My name is Fred and I am a gay conservative living in Ottawa. This blog supports limited government, the right of the State of Israel to live in peace and security, and tries to expose the threat to us all from cultural relativism, post-modernism, and radical Islam. I am also the founder of the Free Thinking Film Society in Ottawa (www.freethinkingfilms.com)

Saturday, June 13, 2009

Wind power just doesn't make sense...

The Financial Post published two opinion pieces on wind power...one for wind by Amory Lovins, and one against by Michael J. Trebilcock excerpted below...
1 If electricity generated by wind power is competitive with other forms of electricity generation, why does it require such large subsidies? In 2008, the U.S. Energy Information Administration reported the following relative subsidies, on a dollar-per-megawatt-hour basis, for 2007: natural gas at 25¢, coal at 44¢, hydro at 67¢, nuclear at $1.59 — and wind at $23.37. And why is the proposed feed-in tariff for wind power in Ontario ($13.5 per kilowatt hour) and related costs at least twice the prevailing price for electricity in the province? If wind power is competitive, why doesn’t the wind industry renounce all subsidies?

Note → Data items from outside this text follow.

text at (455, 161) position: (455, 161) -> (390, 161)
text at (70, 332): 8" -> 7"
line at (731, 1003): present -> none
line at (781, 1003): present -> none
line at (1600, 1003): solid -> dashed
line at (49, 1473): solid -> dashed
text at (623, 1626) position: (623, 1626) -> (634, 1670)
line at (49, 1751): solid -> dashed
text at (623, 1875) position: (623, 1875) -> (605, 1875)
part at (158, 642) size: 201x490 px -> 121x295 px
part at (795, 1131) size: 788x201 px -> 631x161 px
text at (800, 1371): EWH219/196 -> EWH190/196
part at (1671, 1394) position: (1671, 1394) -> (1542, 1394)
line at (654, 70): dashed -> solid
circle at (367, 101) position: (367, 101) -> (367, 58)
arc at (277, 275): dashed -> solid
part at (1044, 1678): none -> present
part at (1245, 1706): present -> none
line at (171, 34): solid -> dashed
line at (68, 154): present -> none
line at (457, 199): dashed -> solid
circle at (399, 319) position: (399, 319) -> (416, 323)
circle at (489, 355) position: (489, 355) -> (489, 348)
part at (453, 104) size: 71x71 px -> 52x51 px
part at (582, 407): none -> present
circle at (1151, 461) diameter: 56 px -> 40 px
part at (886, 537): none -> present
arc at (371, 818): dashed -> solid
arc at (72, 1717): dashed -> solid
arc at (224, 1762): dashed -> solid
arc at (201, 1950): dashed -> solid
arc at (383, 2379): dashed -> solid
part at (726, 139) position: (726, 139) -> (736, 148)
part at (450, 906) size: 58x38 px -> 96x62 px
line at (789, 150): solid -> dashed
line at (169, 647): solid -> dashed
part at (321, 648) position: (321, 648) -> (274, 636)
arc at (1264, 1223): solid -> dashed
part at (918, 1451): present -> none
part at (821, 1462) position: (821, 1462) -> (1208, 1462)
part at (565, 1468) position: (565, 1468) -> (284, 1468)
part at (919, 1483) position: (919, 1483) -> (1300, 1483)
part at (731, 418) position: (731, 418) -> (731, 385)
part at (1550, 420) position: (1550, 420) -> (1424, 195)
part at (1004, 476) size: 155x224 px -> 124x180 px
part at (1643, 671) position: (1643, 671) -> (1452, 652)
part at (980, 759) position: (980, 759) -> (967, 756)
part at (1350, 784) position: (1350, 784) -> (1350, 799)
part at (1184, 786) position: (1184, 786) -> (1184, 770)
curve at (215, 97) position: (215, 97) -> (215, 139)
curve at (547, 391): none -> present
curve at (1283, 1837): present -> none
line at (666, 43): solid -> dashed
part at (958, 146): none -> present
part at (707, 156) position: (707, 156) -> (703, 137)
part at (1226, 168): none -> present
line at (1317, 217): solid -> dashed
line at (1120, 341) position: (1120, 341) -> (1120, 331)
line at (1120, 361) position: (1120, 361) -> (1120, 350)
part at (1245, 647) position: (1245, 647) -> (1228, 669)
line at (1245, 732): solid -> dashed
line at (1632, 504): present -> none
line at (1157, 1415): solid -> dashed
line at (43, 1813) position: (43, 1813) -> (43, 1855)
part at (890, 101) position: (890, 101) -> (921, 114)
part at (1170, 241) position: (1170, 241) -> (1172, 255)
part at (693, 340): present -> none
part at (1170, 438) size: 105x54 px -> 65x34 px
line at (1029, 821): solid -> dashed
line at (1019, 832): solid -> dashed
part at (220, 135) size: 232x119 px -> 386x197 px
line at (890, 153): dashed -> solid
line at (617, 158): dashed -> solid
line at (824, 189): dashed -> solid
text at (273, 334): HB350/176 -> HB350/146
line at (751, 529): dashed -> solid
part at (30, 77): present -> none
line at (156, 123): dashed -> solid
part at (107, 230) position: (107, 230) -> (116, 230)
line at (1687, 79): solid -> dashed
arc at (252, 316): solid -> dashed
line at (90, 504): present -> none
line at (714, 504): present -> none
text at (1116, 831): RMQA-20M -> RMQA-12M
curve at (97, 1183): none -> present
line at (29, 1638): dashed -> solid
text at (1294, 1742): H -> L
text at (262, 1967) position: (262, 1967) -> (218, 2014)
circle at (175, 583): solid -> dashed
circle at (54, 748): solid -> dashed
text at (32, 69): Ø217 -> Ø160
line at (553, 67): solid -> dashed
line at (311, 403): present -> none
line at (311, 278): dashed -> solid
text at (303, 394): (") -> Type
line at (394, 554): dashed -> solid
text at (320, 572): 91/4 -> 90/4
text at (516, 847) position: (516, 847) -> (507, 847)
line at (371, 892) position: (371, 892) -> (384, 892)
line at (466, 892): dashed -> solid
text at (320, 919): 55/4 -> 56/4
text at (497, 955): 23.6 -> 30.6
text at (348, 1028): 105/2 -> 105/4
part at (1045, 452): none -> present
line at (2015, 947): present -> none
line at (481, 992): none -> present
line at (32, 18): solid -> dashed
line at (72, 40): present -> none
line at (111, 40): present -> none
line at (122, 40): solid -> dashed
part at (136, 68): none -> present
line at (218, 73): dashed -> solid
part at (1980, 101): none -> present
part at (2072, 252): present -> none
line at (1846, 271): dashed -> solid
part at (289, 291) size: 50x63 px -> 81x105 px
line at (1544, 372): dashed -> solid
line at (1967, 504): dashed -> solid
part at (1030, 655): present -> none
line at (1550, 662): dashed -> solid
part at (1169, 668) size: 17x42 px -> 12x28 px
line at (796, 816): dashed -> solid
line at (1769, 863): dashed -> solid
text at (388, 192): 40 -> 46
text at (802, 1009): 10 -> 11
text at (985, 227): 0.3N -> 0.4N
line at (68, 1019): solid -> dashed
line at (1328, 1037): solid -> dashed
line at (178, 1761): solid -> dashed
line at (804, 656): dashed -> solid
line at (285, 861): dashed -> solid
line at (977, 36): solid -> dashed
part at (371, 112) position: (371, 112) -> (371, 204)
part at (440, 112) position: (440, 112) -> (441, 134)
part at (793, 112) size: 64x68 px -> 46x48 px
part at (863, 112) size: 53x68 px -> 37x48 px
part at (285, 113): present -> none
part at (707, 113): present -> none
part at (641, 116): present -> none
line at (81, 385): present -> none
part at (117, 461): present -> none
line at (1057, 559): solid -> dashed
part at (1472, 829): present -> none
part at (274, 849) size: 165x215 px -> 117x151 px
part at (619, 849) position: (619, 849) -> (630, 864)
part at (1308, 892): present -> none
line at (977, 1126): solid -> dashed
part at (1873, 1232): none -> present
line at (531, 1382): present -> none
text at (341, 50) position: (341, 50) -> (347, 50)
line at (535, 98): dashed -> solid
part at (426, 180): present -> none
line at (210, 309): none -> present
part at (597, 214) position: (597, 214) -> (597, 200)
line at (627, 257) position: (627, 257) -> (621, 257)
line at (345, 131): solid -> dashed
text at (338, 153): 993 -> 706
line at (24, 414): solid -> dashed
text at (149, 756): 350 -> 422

2 If wind power has had such a dramatic impact on carbon emissions in Denmark, why is it that European Environment Agency data show that carbon emissions in Denmark have been essentially flat over the period 1990-2007 (with some year-to-year variation), while wind production has increased dramatically over this period? Why “adjust” these emission figures downwards to reflect electricity exports (sold at a substantial loss) when these are displacing carbon-free hydro and nuclear power in neighbouring countries?

3 Given the meagre and intermittent electricity output from wind turbines, how can it possibly displace most conventional sources of power? In his recent book, Sustainable Energy — Without the Hot Air (UIT), reviewed by The Economist magazine, David Mackay’s estimates imply that to replace 90% of existing electricity generation in the U.K. with wind power, the entire country would have to be blanketed with wind turbines. Even if wind turbines can displace some conventional sources of electricity, what is gained by this when, as in Ontario, 75% of current generation output is already carbon-free and when hydro-abundant provinces could substantially increase clean electricity exports to the United States (displacing dirty electricity there) if domestic electricity were priced at its opportunity costs (with rebates to low-income consumers)?

4 How credible are claims that wind power can create significant new “green” jobs, when either higher production costs to electricity-intensive industries, or higher subsidies and hence tax burdens, are likely to kill far more jobs?